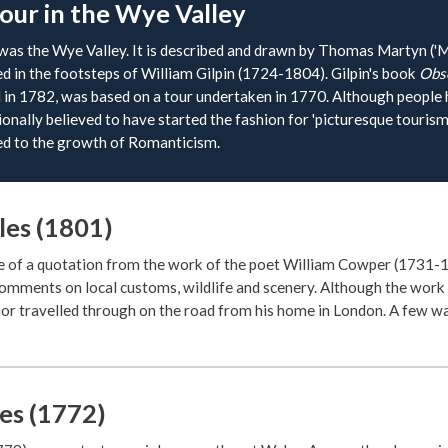
tour in the Wye Valley
 was the Wye Valley. It is described and drawn by Thomas Martyn ('Mr
 in the footsteps of William Gilpin (1724-1804). Gilpin's book
Obse
d in 1782, was based on a tour undertaken in 1770. Although people 
itionally believed to have started the fashion for 'picturesque touri
ked to the growth of Romanticism.
es (1801)
e of a quotation from the work of the poet William Cowper (1731-
comments on local customs, wildlife and scenery. Although the work
or travelled through on the road from his home in London. A few wa
es (1772)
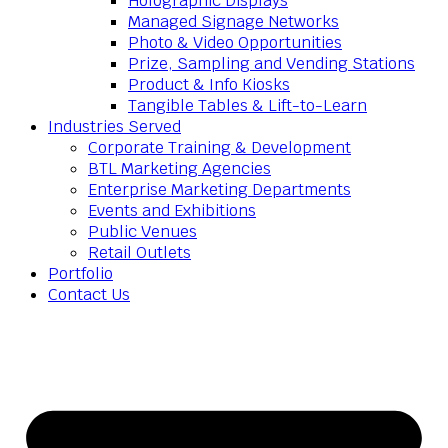
Holographic Displays
Managed Signage Networks
Photo & Video Opportunities
Prize, Sampling and Vending Stations
Product & Info Kiosks
Tangible Tables & Lift-to-Learn
Industries Served
Corporate Training & Development
BTL Marketing Agencies
Enterprise Marketing Departments
Events and Exhibitions
Public Venues
Retail Outlets
Portfolio
Contact Us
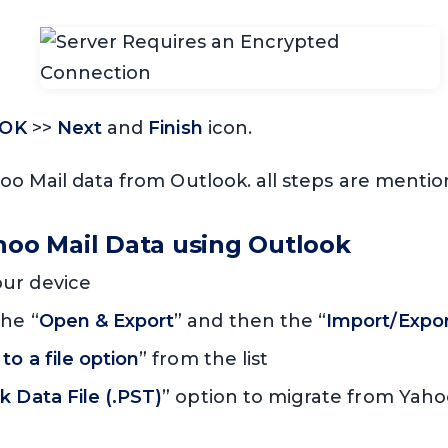
OK
>>
Next
and
Finish
icon.
oo Mail data from Outlook. all steps are menti
ahoo Mail Data using Outlook
ur device
he “
Open & Export
” and then the “
Import/Expo
to a file option
” from the list
k Data File (.PST)
” option to migrate from Yaho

_ _ _ _

- Instructions for the task -
Each line of the listing above that contains the word "Outlook" is to be copied.

- Answer area -
oo Mail data from Outlook. all steps are menti
ahoo Mail Data using Outlook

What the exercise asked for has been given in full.